Exercise aim>
Output the listing exactly, without its pictures.

Available data>
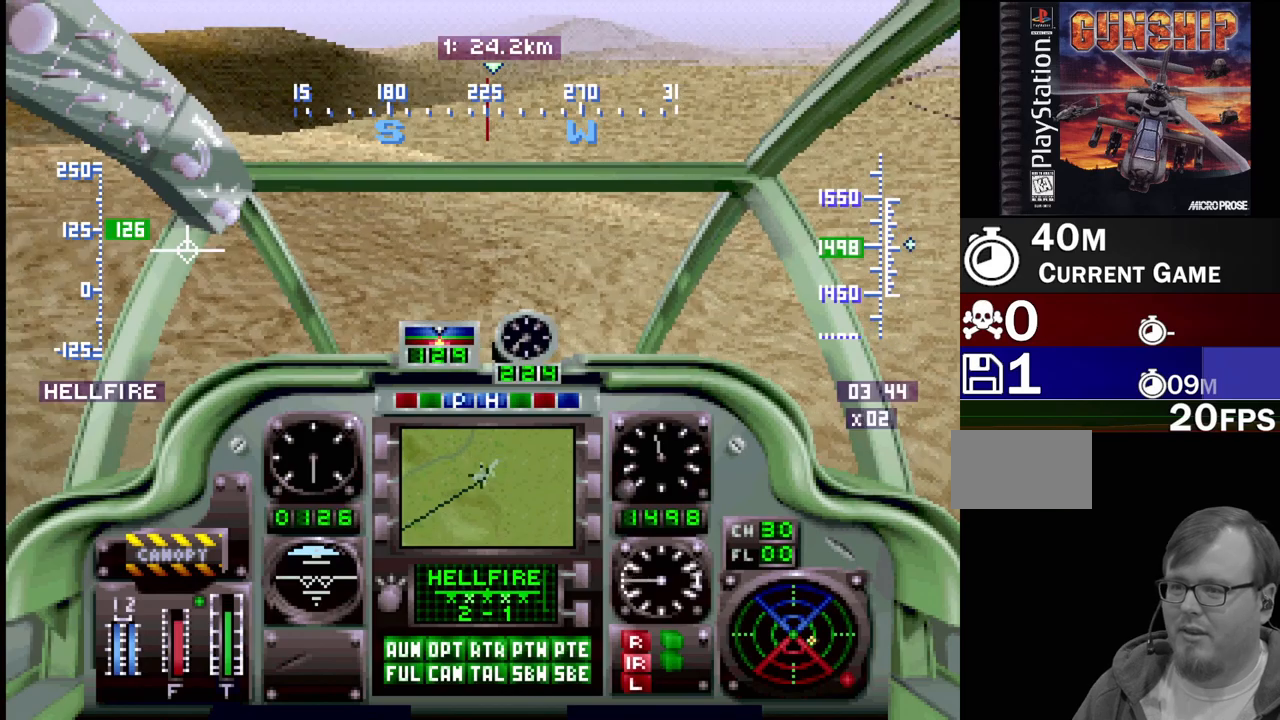
{"buttons": ["CROSS", "SELECT"], "events": [[450, "CROSS", "down"]]}
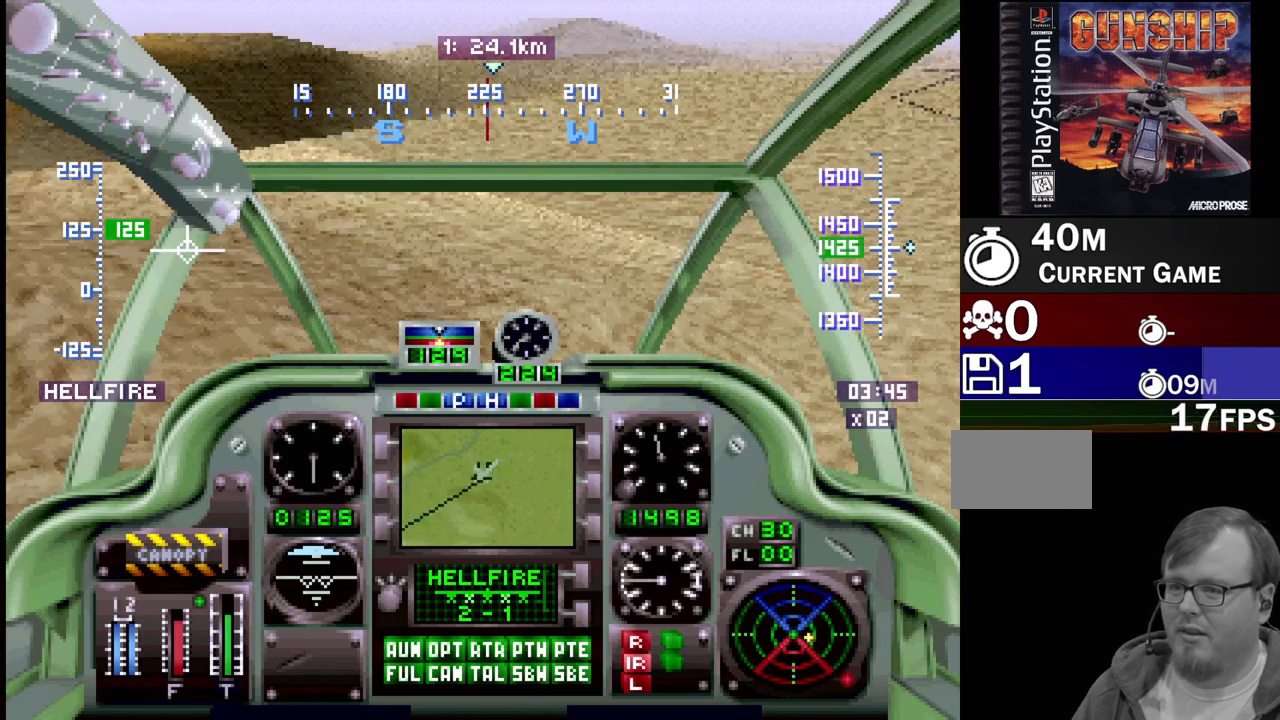
{"buttons": [], "events": [[83, "CROSS", "up"], [150, "SELECT", "up"], [317, "DPAD_RIGHT", "down"], [450, "DPAD_RIGHT", "up"]]}
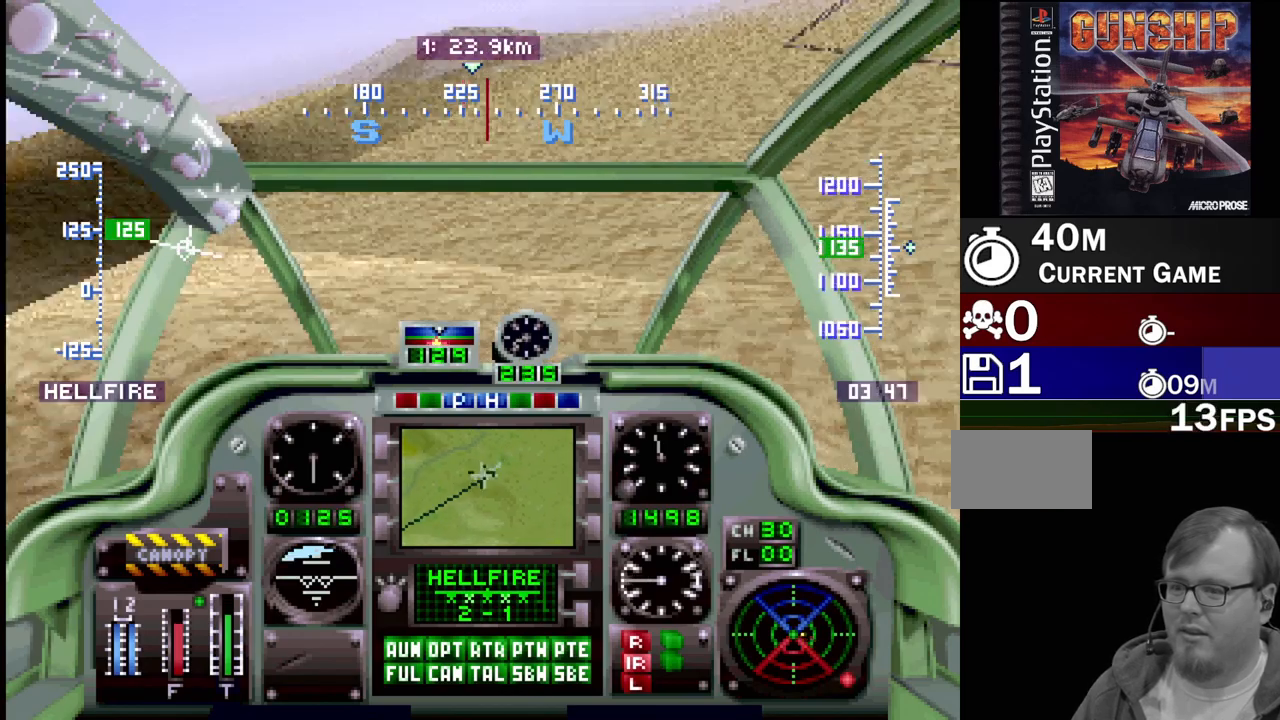
{"buttons": [], "events": []}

Result>
{"buttons": ["CROSS", "SELECT"], "events": [[450, "CROSS", "down"]]}
{"buttons": [], "events": [[83, "CROSS", "up"], [150, "SELECT", "up"], [317, "DPAD_RIGHT", "down"], [450, "DPAD_RIGHT", "up"]]}
{"buttons": [], "events": []}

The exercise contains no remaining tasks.